At the moment I am working on four separate but related papers. Honestly, sometimes it’s hard even keeping them straight in my head. Sometimes I forget which one I am editing. It would be easy to get overwhelmed and … just not finish. I don’t mean it would be easy to give up: that would be a decision, and I don’t think I would do that. But if I listened to my inner sluggard, I would just keep on not making progress until the matter become moot.
So here is what I do instead:
- I pick one of the papers, which is the one I’m going to work on that evening, and I try not to think too much about the others.
- I figure out what needs to be in that paper, in what order.
- I write the headings into a document, and I put an empty paragraph below each, which just says “XXX”. That’s the marker I use to mean “work needed here”.
- I use my word-processor’s document-structuring facilities to set the style of each of the headings accordingly — 1st, 2nd or occasionally 3rd level.
- I auto-generate a table of contents so I can see if it all makes sense.
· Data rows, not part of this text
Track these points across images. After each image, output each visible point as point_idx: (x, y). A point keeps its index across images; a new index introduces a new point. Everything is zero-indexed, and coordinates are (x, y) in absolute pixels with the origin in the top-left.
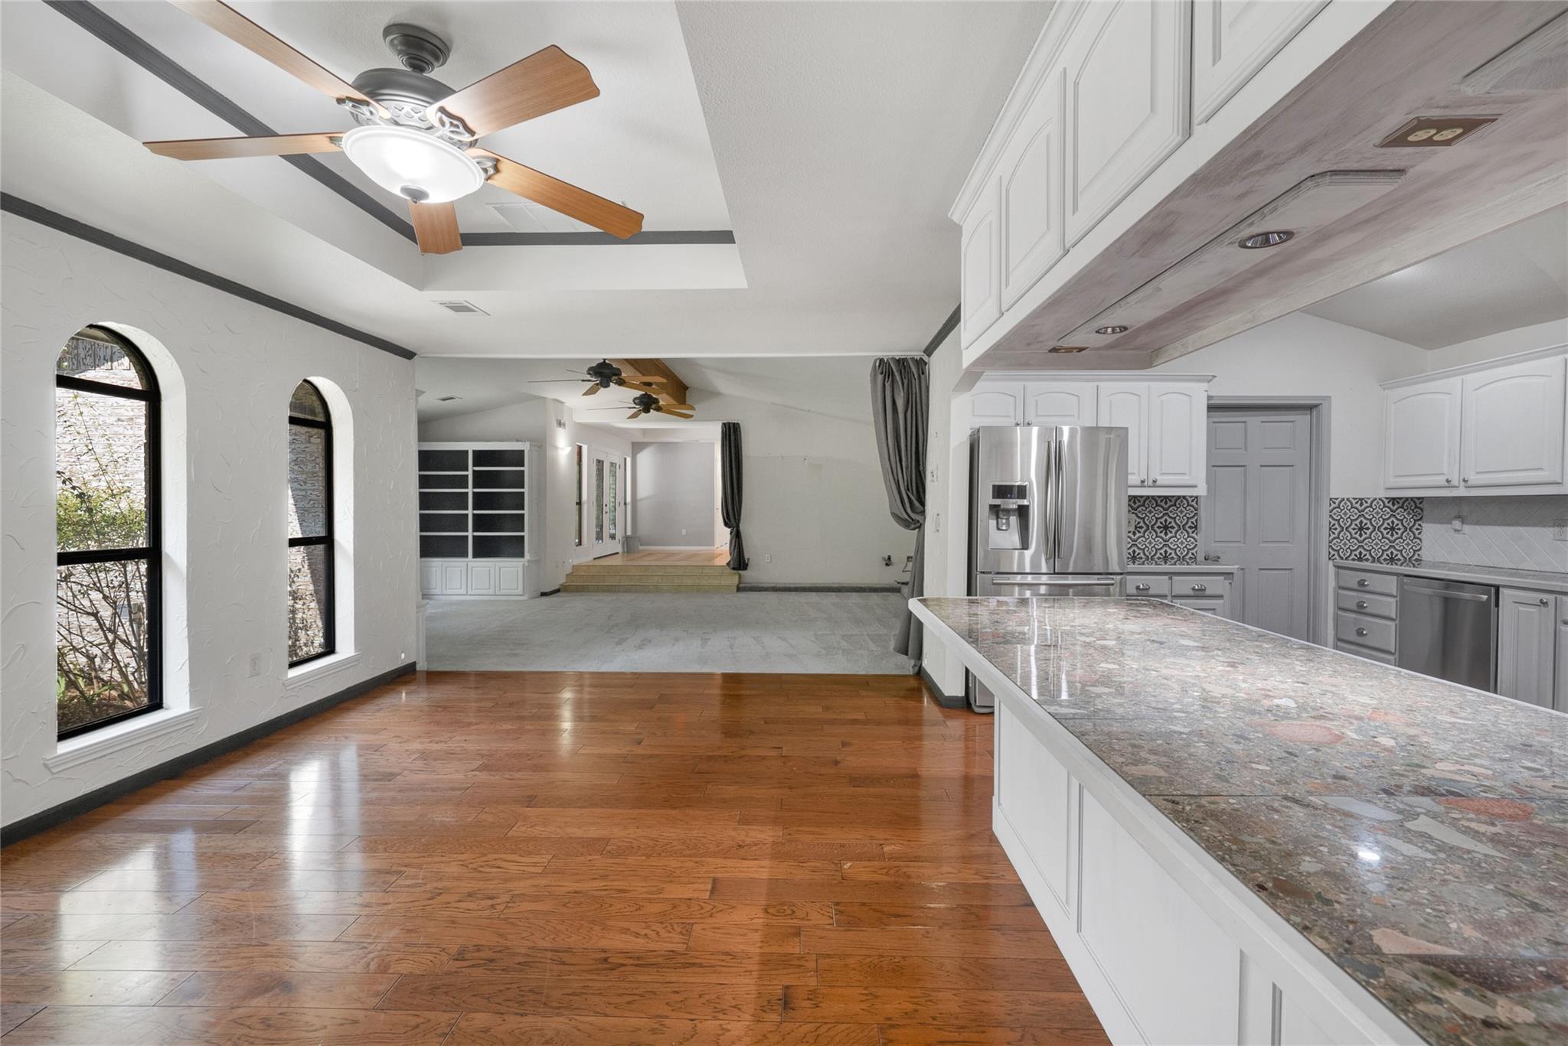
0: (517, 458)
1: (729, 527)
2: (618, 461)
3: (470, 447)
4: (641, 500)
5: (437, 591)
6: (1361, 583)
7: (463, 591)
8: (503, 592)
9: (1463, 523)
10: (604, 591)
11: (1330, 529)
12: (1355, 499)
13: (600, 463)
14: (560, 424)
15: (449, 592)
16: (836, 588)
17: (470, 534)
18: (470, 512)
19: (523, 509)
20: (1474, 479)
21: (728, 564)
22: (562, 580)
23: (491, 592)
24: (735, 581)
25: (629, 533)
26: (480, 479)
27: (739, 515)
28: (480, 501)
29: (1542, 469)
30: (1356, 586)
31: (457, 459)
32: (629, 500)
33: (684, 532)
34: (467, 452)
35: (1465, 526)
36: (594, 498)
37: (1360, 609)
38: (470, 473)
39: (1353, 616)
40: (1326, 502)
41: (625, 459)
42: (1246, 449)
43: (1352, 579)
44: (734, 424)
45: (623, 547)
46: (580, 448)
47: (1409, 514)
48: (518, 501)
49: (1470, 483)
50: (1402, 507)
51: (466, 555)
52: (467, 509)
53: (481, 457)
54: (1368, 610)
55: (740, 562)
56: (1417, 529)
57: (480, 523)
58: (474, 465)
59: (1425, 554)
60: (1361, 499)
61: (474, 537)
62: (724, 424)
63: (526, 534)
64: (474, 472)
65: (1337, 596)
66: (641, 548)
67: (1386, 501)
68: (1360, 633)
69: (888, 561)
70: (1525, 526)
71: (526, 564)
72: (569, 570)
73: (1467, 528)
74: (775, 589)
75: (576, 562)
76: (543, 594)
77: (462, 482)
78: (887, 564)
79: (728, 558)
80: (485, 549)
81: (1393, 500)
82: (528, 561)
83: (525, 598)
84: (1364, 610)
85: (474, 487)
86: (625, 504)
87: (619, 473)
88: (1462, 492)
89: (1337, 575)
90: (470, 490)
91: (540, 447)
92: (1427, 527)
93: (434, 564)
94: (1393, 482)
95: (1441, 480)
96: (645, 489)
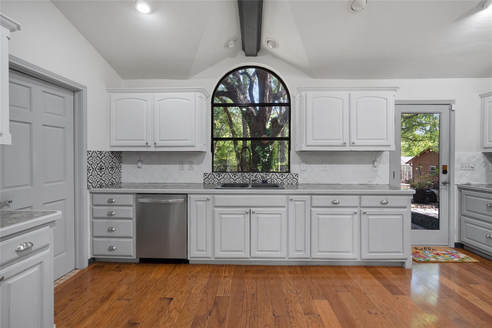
6: (110, 201)
9: (142, 164)
11: (88, 170)
12: (98, 152)
20: (159, 143)
29: (188, 140)
30: (107, 203)
35: (143, 165)
37: (110, 216)
39: (105, 221)
40: (85, 153)
42: (31, 110)
43: (104, 199)
47: (117, 160)
49: (157, 145)
50: (115, 157)
54: (115, 216)
56: (120, 167)
59: (123, 180)
60: (101, 152)
65: (92, 210)
67: (110, 153)
68: (110, 230)
70: (168, 164)
73: (144, 166)
81: (112, 152)
84: (113, 217)
88: (152, 149)
89: (92, 199)
92: (123, 166)
94: (115, 143)
95: (143, 143)
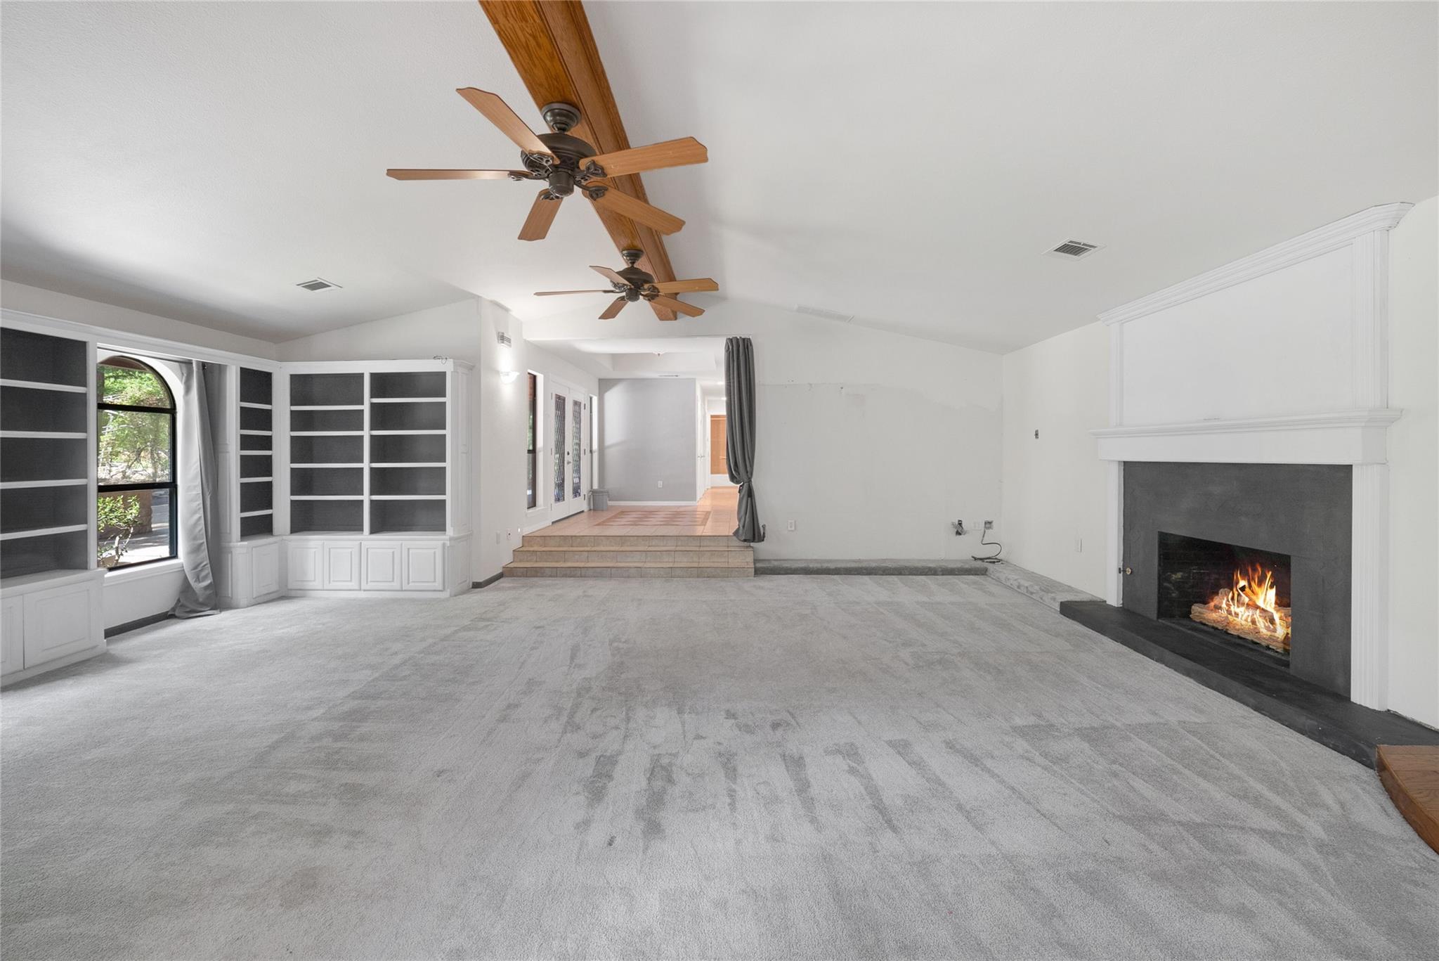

If it doesn’t, I move my headings around and regenerate the table of contents, and I keep doing that until it does make sense.
- I now have a manuscript that is 100% complete except in the tiny detail that it has no content. This is a big step! Now all I have to do is write the content, and I’ll be finished.
- I write the content, one section at a time. I search for “XXX” to find an unwritten section, and I write it.
- When all the “XXX” markers have been replaced by text, the paper is done — or, at least, ready to be submitted.
Caveats:
First, that list makes it sound like I am really good at this. I’m not. I suck. I get distracted. For example, I am writing this blog-post as a distraction from writing a section of the paper I’m currently working on. I check what’s new on Tweetdeck. I read an article or two. I go and make myself a cup of tea. I play a bit of guitar. But then I go back and write a bit more. I could be a lot more efficient. But the thing is, if you keep writing a bit more over and over again, in the end you finish.
Second, the path is rarely linear. Often I’m not able to complete the section I want to work on because I am waiting on someone else to get back to me about some technical point, or I need to find relevant literature, or I realise I’m going to need to make a big digression. That’s fine. I just leave an “XXX” at each point that I know I’m going to have to revisit. Then when the email comes in, or I find the paper, or I figure out how to handle the digression, I return to the “XXX” and fix it up.
Third, sometimes writing a section blows up into something bigger. That’s OK. Just make a decision. That’s how I ended up working on these four papers at the moment. I started with one, but a section of it kept growing and I realised it really wanted to be its own paper — so I cut it out of the first one and made it its own project. But then a section of that one grew into a third paper, and then a section of that one grew into a fourth. Not a problem. Sometimes, that’s the best way to generate new ideas for what to work on: just see what come spiralling out of what you’re already working on.
None of these caveats change the basic observation here, which is simply this: in order to get a piece of work completed, you first have to start, and then have to carry on until it’s done.